Imagine this. Your best engineer calls in sick on a Monday morning. He’s the one who handles all your commercial service contracts. He knows the access codes, the contact names, the quirks of every system he’s worked on. None of it is written down.
What do you do? You scramble. You ring him while he’s lying in bed with flu. You send someone else who doesn’t know the site, doesn’t know the system, and ends up taking twice as long on a job that should have been straightforward.
That’s the Leaky Bucket Syndrome. And it’s silently draining plumbing and heating businesses across the UK every single day.
What Is the Leaky Bucket Syndrome?
The Leaky Bucket is what happens when your business relies on knowledge that lives inside people’s heads instead of inside a system. Every time someone is off sick, goes on holiday, or — worse — hands in their notice, knowledge leaks out of your business like water through a cracked fitting.
Consider this: how much of your business knowledge is actually documented? Not just the technical stuff, but the everyday things. How you quote a job. How you onboard a new customer. How you handle a complaint. How you order stock. How you close down a job and send the invoice.

→ Information provided:
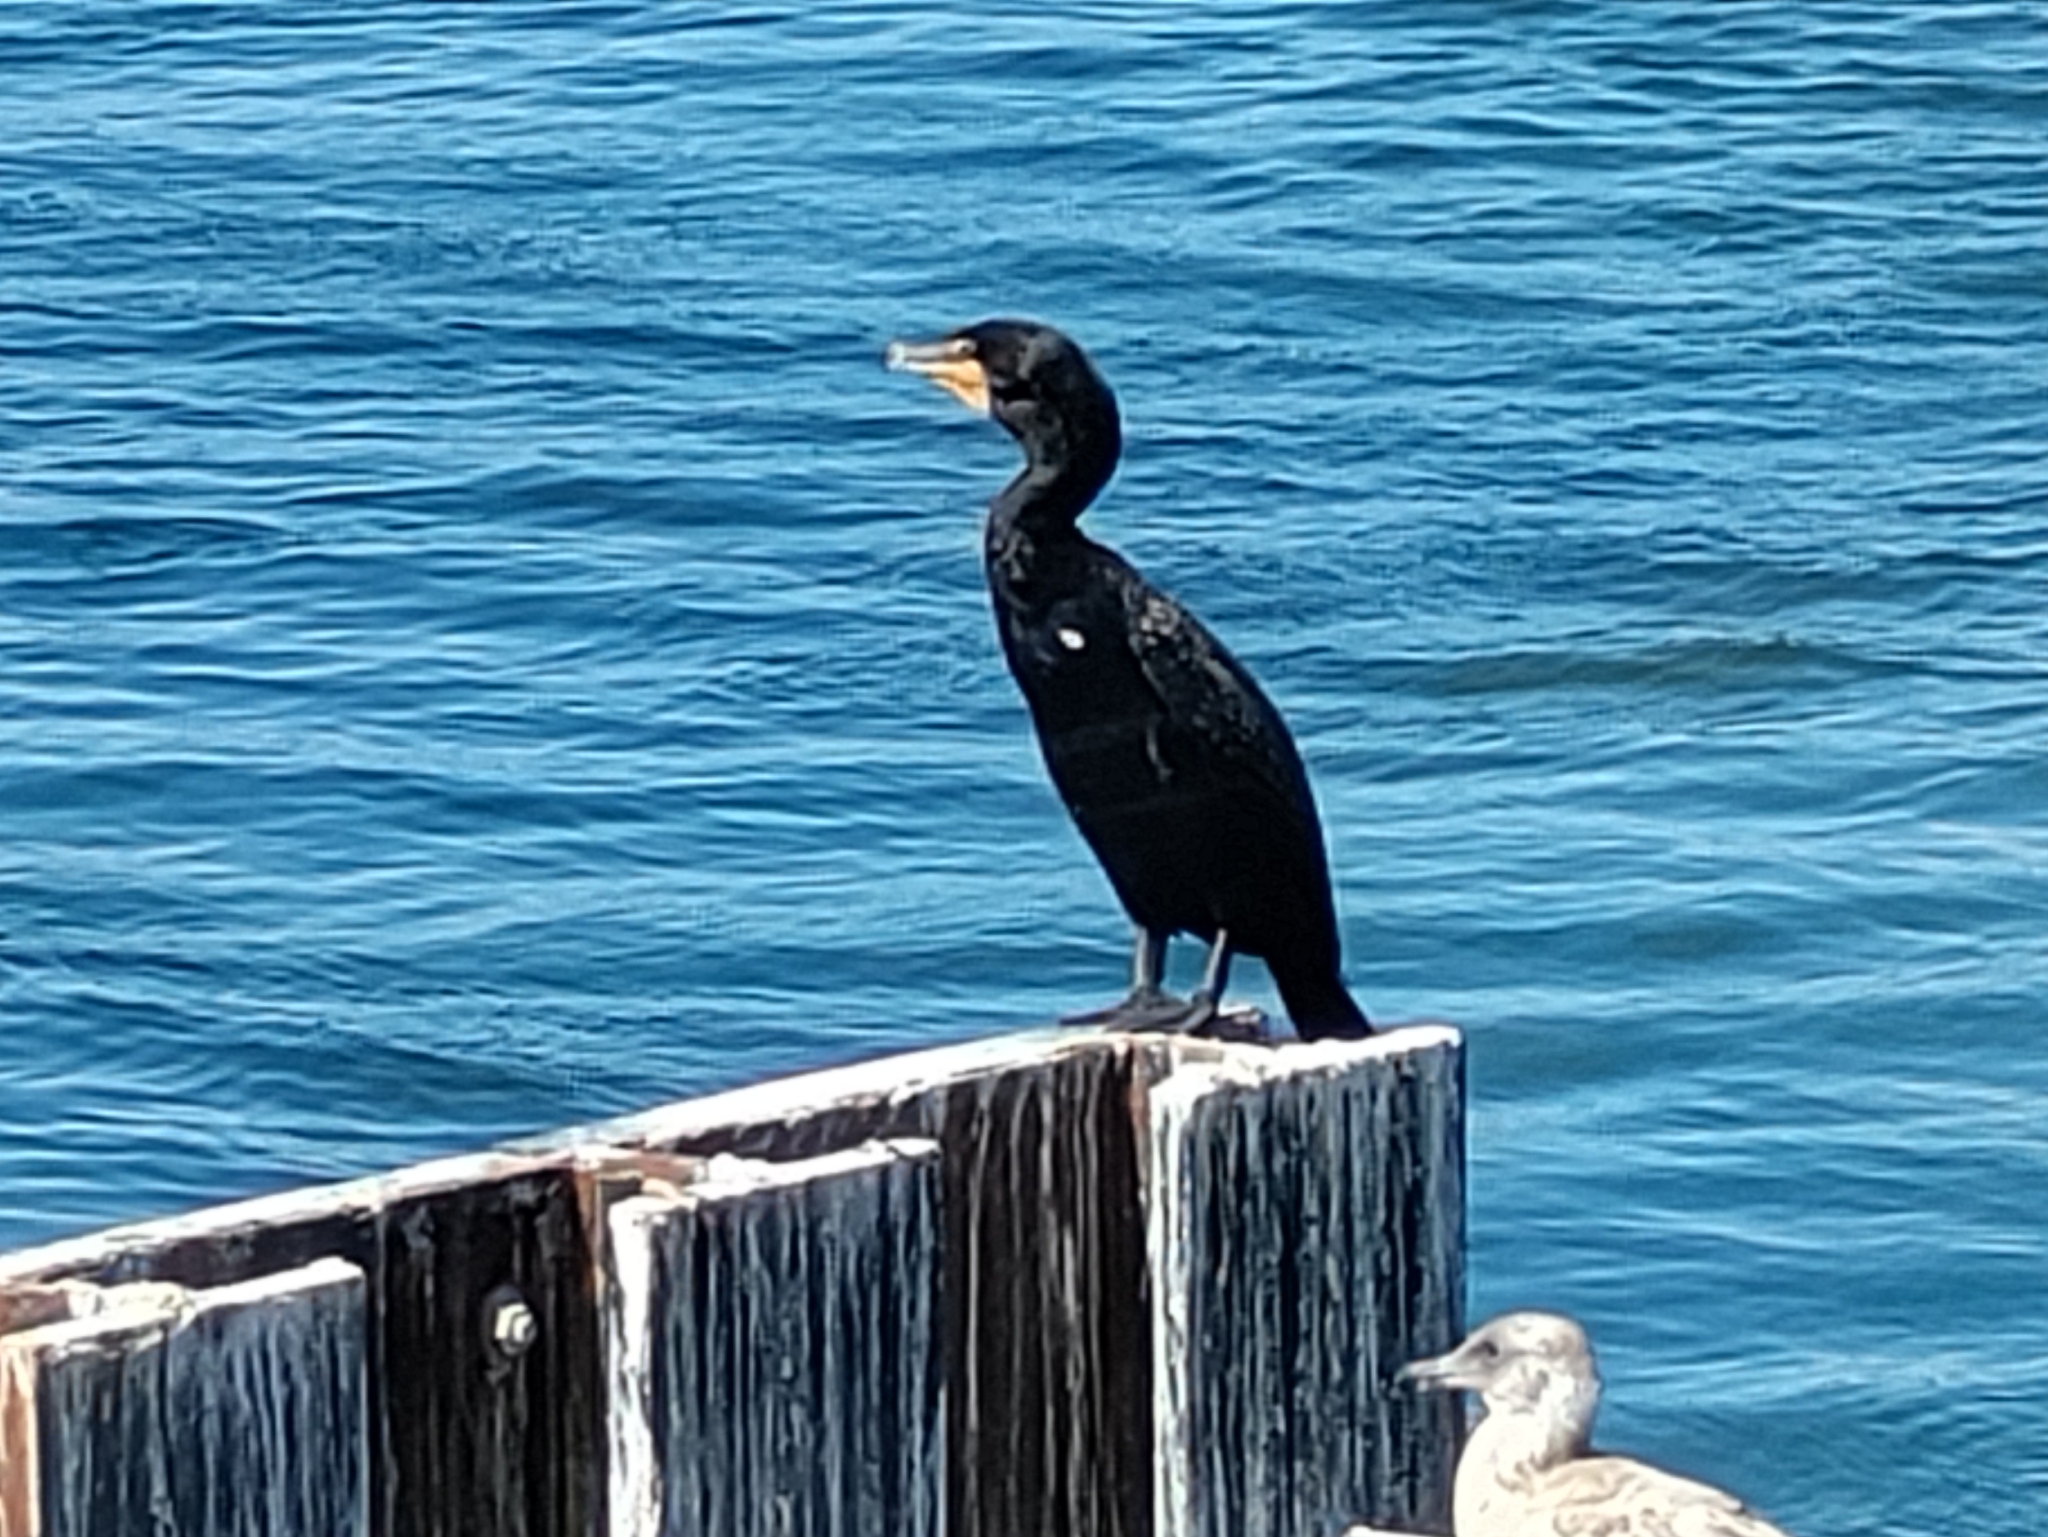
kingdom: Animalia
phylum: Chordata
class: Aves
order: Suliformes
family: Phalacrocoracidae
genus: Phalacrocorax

--

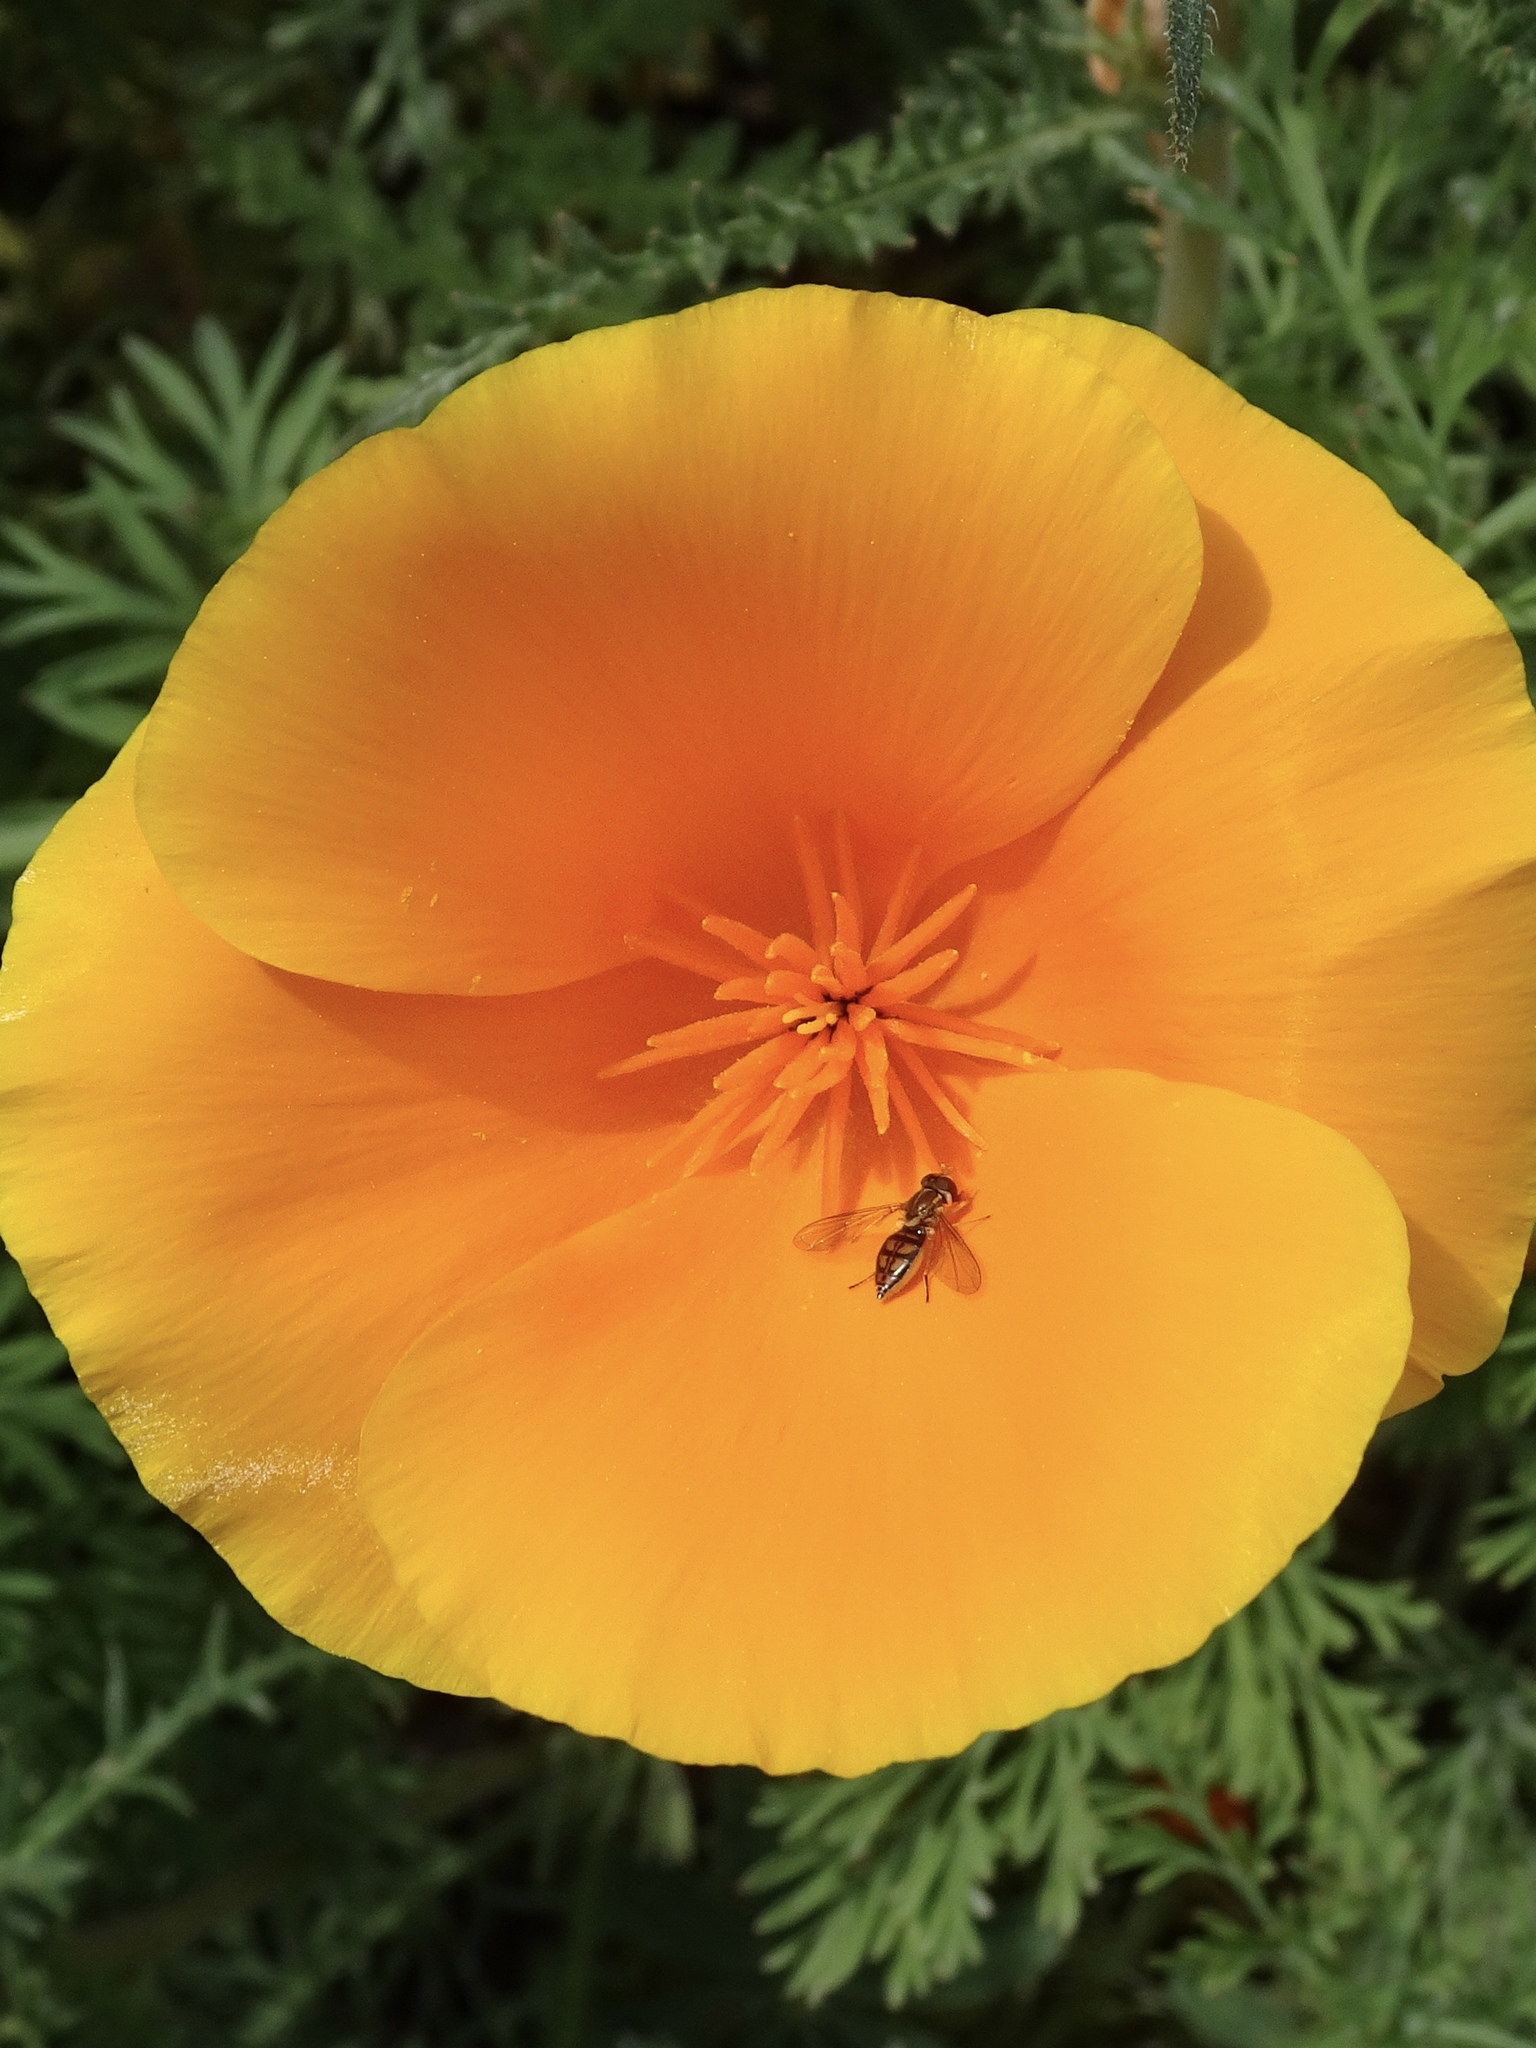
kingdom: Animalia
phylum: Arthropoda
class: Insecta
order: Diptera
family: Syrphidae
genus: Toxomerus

...

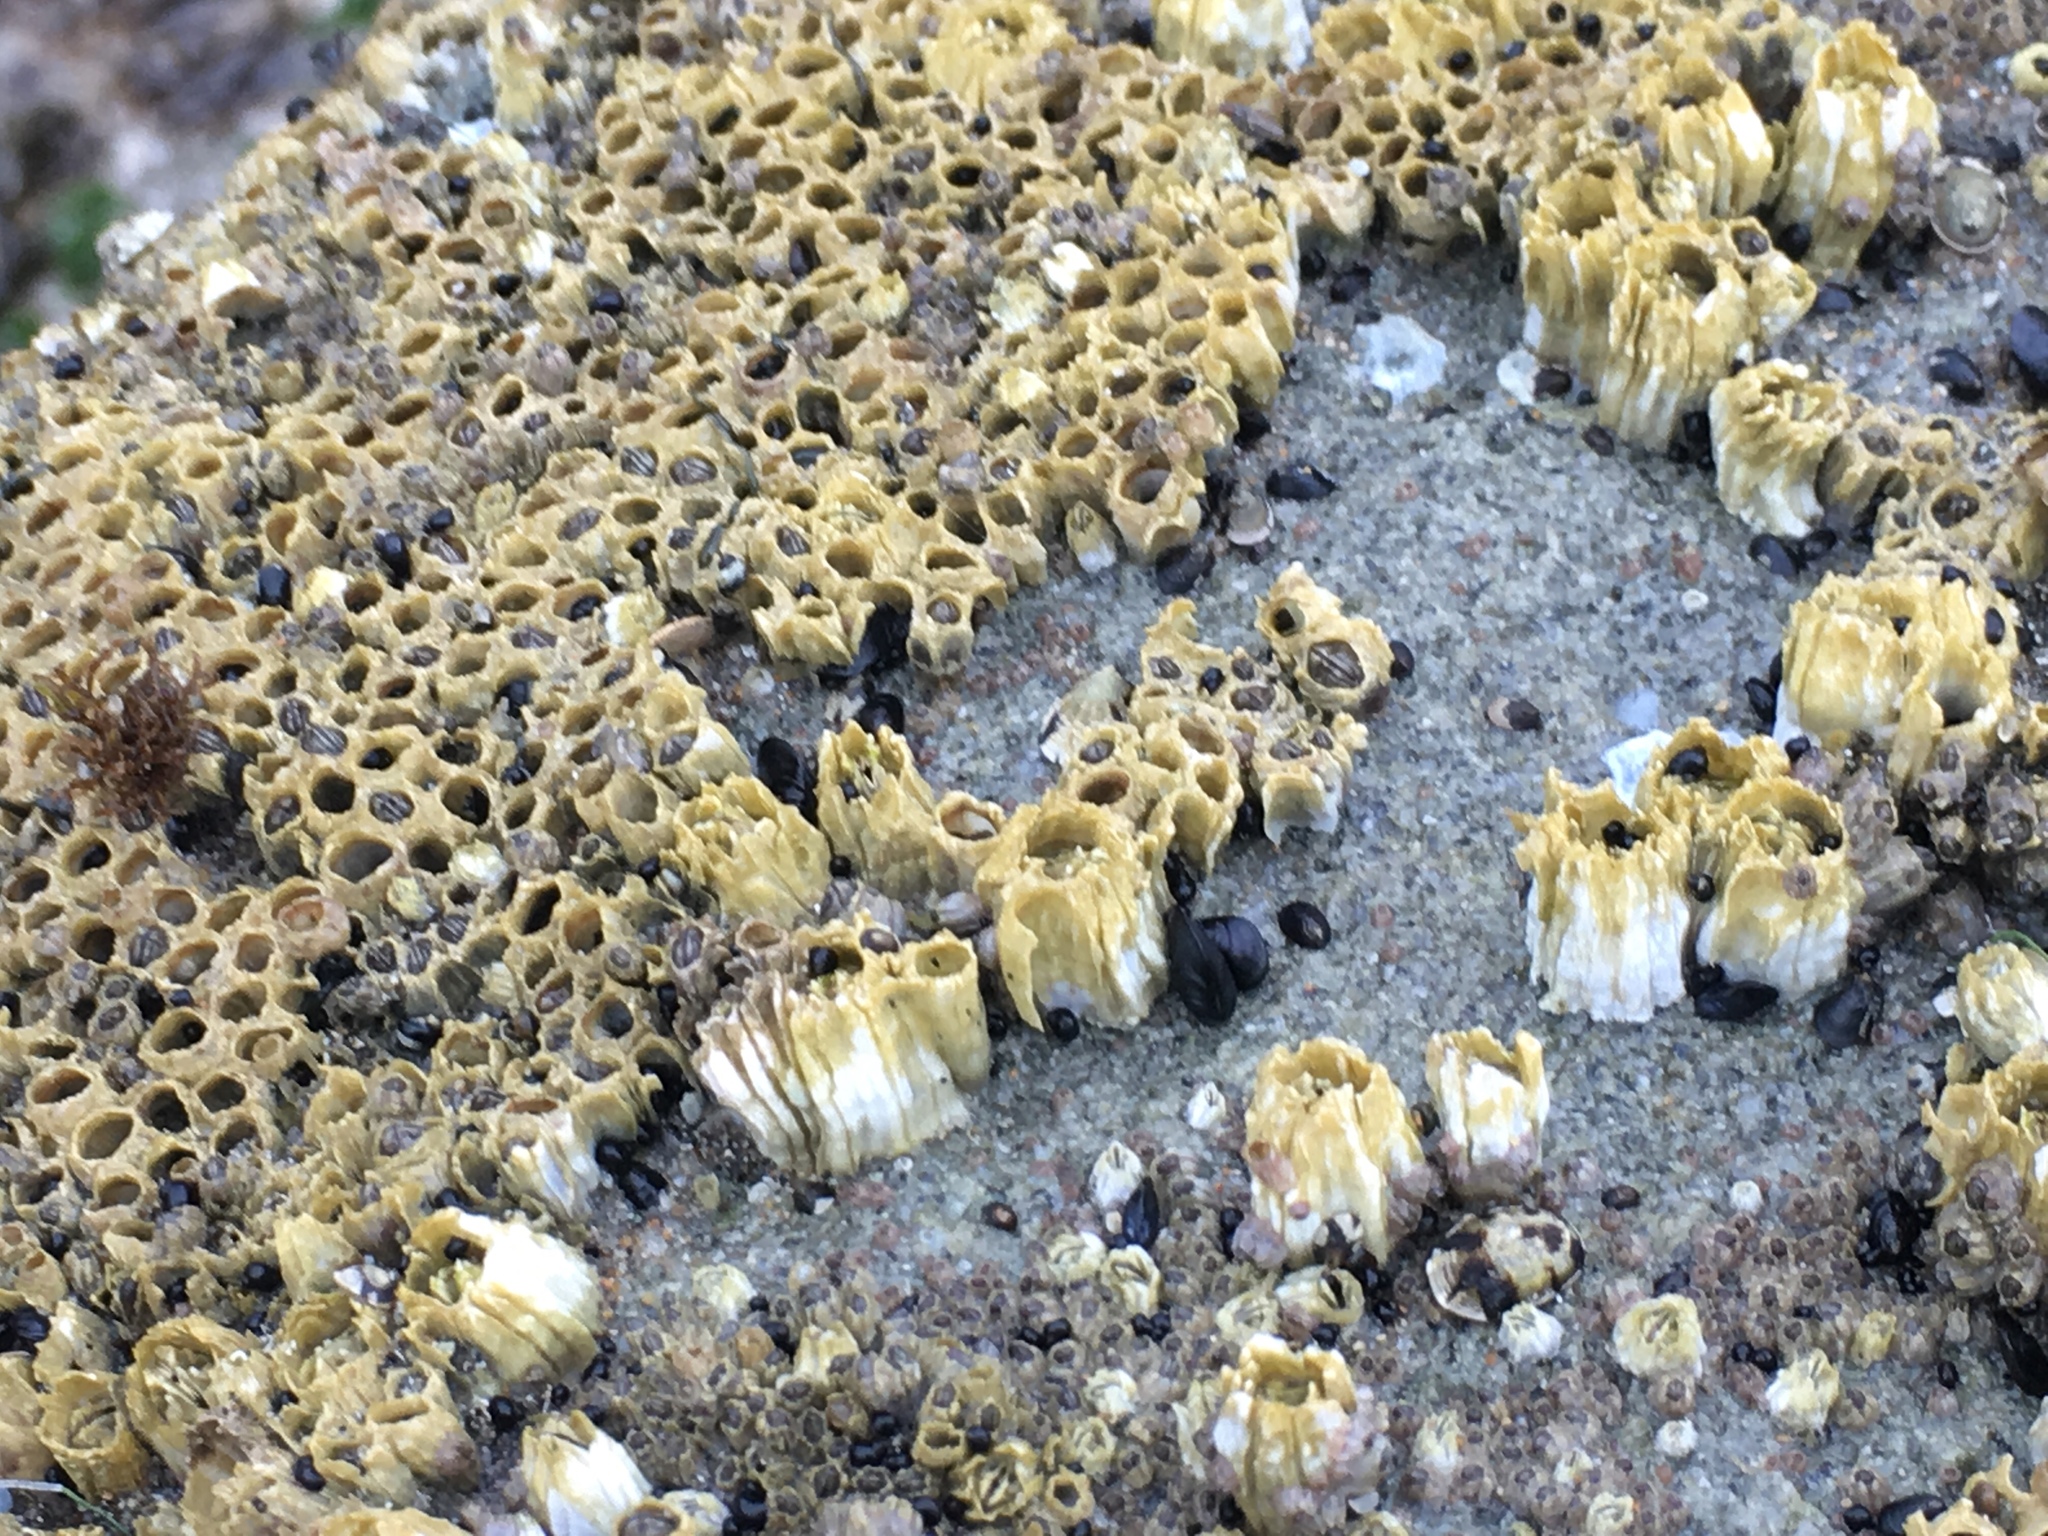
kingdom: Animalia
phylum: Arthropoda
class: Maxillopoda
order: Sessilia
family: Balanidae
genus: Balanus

→ Directive A: In the Leaky Bucket article, what does the Leaky Bucket Syndrome silently drain every day?
→ Directive B: Echo the stretch of the Leaky Bucket article from "What do you" through "a cracked fitting.".
→ Directive C: Which everyday tasks does the Leaky Bucket article list as examples of business knowledge that might go undocumented?

→ Complete output A: Plumbing and heating businesses across the UK.

→ Complete output B:
What do you do? You scramble. You ring him while he’s lying in bed with flu. You send someone else who doesn’t know the site, doesn’t know the system, and ends up taking twice as long on a job that should have been straightforward.
That’s the Leaky Bucket Syndrome. And it’s silently draining plumbing and heating businesses across the UK every single day.
What Is the Leaky Bucket Syndrome?
The Leaky Bucket is what happens when your business relies on knowledge that lives inside people’s heads instead of inside a system. Every time someone is off sick, goes on holiday, or — worse — hands in their notice, knowledge leaks out of your business like water through a cracked fitting.

→ Complete output C:
- Quoting a job
- Onboarding a new customer
- Handling a complaint
- Ordering stock
- Closing down a job and sending the invoice